WORK REQUIRED: If a line of the records contains the string "lines", copy it out.

##### RECORDS FOR THIS TASK #####

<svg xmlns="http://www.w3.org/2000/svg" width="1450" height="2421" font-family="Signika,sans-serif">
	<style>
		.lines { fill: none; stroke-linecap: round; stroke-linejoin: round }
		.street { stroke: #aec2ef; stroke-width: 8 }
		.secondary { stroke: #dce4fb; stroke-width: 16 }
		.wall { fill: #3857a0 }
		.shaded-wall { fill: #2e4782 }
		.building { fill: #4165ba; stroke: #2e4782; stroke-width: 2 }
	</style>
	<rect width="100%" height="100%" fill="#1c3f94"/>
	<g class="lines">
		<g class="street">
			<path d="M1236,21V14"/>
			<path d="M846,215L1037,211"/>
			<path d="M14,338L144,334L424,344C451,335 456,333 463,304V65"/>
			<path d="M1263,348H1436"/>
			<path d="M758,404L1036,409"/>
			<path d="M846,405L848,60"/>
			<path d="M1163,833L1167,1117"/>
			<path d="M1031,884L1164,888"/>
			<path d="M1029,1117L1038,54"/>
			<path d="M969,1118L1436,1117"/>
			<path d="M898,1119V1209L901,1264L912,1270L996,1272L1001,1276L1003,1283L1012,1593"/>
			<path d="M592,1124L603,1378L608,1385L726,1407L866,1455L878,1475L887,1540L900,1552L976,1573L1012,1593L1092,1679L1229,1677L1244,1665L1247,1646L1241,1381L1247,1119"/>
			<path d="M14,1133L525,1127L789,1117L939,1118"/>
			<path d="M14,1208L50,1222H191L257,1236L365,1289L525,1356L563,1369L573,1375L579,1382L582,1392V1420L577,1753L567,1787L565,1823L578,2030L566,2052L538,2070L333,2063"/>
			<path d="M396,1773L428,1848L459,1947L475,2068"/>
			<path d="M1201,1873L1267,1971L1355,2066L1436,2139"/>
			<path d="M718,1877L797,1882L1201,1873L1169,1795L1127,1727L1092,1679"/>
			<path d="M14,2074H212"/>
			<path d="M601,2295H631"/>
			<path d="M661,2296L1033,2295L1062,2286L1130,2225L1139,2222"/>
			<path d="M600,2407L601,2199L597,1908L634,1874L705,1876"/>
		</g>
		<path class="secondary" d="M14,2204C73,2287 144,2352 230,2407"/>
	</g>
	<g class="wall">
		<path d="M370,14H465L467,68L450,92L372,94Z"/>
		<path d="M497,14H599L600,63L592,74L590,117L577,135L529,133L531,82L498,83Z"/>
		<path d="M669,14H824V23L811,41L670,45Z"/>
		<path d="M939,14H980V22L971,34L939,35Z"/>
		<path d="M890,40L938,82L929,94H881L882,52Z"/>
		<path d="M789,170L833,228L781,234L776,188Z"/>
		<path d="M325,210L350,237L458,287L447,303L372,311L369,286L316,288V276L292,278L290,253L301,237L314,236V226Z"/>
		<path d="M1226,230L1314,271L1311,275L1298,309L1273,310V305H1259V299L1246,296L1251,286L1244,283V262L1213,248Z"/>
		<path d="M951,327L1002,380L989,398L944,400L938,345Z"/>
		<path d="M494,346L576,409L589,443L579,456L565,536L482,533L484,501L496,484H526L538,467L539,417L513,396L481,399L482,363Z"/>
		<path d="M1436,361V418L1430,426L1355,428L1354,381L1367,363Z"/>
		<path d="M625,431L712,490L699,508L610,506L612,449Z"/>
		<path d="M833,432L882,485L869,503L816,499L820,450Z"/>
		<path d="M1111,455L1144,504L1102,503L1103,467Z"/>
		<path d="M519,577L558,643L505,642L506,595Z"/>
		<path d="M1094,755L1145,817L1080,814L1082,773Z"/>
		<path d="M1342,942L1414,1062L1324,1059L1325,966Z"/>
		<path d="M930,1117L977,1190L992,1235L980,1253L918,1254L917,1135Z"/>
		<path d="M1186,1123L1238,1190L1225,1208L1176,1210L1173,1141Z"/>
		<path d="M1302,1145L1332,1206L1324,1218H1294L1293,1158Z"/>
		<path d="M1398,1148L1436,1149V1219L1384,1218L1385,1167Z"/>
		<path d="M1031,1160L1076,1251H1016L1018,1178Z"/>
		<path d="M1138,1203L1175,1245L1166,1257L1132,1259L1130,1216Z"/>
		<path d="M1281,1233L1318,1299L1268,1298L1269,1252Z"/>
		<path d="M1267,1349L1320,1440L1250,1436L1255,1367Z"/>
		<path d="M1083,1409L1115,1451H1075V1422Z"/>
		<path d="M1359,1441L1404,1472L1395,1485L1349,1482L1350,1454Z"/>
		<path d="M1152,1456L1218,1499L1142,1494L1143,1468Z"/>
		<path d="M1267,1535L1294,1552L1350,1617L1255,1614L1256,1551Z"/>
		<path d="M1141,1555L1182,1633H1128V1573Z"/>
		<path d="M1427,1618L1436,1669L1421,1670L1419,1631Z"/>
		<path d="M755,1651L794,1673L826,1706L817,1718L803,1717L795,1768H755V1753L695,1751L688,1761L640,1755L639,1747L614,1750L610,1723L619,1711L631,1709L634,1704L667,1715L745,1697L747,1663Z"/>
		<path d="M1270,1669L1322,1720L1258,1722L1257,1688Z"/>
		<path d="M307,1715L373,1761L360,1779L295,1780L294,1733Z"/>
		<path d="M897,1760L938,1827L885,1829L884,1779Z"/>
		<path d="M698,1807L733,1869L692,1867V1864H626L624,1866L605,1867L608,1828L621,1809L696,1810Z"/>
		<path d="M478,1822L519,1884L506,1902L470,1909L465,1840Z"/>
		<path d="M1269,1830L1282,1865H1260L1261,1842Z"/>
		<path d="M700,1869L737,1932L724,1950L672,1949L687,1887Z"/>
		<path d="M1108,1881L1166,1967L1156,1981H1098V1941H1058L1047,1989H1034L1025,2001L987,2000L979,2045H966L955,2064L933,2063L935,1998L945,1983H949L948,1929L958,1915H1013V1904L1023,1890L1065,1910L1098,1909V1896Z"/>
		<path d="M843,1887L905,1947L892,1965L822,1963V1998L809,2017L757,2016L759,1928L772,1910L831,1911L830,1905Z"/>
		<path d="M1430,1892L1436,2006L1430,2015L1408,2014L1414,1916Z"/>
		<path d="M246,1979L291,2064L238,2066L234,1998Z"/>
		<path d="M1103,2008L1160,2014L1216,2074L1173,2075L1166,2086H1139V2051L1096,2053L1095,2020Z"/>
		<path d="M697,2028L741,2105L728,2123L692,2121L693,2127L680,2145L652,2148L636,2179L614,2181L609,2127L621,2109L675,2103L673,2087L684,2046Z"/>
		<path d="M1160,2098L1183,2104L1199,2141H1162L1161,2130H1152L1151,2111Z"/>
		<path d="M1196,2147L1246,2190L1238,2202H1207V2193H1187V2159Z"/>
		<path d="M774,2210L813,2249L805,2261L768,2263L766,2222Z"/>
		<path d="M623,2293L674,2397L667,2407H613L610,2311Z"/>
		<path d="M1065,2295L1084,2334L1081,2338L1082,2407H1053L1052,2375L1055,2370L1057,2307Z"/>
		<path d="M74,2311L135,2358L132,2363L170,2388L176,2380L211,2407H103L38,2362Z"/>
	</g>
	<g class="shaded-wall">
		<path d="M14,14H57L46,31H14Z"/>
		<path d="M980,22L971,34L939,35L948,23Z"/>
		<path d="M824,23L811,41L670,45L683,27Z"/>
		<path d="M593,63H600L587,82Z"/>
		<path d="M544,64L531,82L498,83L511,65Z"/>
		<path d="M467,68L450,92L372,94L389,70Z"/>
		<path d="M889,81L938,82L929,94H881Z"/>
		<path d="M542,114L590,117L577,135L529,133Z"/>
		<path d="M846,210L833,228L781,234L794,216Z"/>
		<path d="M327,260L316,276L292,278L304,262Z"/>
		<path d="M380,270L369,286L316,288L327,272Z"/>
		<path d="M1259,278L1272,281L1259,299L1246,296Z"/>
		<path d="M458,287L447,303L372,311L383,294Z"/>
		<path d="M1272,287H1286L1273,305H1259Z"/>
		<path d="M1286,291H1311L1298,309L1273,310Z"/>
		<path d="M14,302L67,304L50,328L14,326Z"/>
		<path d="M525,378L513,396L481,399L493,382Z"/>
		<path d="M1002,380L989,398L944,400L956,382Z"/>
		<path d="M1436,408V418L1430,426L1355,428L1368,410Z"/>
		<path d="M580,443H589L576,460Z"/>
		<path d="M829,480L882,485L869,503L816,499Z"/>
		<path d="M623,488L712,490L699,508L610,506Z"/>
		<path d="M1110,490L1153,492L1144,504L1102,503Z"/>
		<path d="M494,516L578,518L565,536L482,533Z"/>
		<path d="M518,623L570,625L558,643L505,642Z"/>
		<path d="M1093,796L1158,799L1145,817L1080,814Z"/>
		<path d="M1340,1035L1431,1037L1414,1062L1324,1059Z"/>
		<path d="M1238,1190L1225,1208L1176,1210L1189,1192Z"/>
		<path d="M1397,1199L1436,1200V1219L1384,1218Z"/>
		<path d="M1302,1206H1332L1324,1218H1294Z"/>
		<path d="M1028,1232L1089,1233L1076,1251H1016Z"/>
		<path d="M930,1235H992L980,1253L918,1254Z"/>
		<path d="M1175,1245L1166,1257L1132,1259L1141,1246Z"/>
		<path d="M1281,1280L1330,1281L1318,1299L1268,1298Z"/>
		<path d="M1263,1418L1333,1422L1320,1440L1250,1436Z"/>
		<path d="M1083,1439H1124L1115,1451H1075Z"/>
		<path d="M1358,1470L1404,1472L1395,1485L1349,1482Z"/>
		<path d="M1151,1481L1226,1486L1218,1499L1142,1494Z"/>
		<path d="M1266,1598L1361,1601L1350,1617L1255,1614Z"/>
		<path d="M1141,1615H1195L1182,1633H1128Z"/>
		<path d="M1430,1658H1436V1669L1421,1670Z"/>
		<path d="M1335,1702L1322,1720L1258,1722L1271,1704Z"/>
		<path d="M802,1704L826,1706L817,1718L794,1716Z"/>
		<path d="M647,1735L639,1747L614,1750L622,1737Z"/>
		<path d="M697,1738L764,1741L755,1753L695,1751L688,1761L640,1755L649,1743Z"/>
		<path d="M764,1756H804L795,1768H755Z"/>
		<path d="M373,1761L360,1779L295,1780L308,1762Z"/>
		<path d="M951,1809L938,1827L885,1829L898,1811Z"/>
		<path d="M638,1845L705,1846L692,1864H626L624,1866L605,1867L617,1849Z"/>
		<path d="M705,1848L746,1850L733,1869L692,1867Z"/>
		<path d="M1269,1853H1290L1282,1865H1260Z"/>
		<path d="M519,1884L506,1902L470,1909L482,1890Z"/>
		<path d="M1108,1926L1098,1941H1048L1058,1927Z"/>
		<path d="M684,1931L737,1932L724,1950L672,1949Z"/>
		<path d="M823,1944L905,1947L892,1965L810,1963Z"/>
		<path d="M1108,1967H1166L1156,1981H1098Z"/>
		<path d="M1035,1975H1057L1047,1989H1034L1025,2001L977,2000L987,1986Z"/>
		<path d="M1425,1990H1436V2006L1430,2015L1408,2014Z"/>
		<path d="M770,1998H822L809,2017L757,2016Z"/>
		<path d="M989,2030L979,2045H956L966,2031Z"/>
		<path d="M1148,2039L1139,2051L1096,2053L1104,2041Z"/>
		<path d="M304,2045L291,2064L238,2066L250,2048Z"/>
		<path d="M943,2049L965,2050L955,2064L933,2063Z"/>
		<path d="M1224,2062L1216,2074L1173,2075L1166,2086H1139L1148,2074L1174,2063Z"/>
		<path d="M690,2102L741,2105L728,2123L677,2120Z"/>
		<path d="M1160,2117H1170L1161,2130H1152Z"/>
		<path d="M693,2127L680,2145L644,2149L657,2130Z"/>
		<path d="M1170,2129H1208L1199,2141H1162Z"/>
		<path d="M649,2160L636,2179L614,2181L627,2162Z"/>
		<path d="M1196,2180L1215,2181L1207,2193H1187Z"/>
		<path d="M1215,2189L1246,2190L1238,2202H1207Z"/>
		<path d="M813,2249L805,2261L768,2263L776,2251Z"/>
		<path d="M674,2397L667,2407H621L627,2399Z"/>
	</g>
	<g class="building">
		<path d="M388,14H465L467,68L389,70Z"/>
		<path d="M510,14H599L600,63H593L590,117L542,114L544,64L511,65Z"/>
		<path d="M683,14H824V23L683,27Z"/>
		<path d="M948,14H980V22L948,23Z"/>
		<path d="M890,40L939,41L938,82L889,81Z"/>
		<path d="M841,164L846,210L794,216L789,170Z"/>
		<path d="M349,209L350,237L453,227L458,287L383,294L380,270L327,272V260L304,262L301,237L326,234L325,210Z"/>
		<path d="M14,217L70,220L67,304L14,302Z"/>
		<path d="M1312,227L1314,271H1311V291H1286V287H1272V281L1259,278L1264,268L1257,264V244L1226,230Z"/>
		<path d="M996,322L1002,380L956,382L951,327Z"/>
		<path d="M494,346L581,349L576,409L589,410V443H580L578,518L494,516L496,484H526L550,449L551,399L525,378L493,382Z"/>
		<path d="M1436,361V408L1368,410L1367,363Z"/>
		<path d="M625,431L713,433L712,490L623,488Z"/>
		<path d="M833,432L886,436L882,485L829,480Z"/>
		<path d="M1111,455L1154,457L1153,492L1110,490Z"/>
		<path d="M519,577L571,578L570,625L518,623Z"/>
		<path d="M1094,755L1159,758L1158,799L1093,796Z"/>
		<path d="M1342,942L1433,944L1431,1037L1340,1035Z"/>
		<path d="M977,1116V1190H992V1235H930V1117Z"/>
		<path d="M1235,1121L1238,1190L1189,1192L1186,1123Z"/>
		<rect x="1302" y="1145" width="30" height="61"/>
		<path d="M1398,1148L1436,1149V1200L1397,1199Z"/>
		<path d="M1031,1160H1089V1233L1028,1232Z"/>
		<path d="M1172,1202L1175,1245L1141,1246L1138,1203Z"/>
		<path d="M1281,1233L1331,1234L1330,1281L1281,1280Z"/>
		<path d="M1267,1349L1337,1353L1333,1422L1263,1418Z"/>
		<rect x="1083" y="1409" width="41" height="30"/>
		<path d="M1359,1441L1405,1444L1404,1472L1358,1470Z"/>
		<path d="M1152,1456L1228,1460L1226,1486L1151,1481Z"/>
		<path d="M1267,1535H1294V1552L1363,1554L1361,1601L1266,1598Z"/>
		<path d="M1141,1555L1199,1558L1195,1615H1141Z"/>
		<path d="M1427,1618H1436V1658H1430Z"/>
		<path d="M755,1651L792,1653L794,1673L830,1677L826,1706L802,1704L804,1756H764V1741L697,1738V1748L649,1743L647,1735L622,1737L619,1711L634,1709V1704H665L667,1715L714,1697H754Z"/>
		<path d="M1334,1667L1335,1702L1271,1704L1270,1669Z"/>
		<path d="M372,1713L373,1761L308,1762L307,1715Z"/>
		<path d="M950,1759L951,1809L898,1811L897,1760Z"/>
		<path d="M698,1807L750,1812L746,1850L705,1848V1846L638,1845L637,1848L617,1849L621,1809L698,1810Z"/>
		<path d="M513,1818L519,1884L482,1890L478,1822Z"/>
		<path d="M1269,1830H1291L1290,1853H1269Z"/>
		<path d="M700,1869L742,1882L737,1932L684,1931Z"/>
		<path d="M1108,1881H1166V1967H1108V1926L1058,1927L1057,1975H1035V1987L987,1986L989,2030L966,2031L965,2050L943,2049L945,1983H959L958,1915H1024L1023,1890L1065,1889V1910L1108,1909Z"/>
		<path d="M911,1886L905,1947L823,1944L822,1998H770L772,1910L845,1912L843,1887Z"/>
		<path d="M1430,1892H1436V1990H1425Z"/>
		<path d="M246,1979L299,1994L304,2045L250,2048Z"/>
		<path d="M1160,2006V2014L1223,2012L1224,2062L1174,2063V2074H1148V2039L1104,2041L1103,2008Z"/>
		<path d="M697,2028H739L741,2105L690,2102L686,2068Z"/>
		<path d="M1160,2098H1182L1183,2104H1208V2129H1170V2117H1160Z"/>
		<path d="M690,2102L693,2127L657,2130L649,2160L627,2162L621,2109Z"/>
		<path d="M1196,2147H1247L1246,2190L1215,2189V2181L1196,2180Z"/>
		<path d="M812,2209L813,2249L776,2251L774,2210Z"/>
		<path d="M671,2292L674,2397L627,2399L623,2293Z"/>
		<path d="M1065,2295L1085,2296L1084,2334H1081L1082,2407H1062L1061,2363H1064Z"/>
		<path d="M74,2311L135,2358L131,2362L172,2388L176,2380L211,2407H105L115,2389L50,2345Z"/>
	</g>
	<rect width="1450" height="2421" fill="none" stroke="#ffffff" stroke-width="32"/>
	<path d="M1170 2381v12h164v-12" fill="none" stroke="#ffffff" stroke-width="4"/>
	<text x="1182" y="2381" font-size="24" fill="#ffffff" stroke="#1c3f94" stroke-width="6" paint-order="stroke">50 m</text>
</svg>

#####

ANSWER TO THIS PROBLEM:
		.lines { fill: none; stroke-linecap: round; stroke-linejoin: round }
	<g class="lines">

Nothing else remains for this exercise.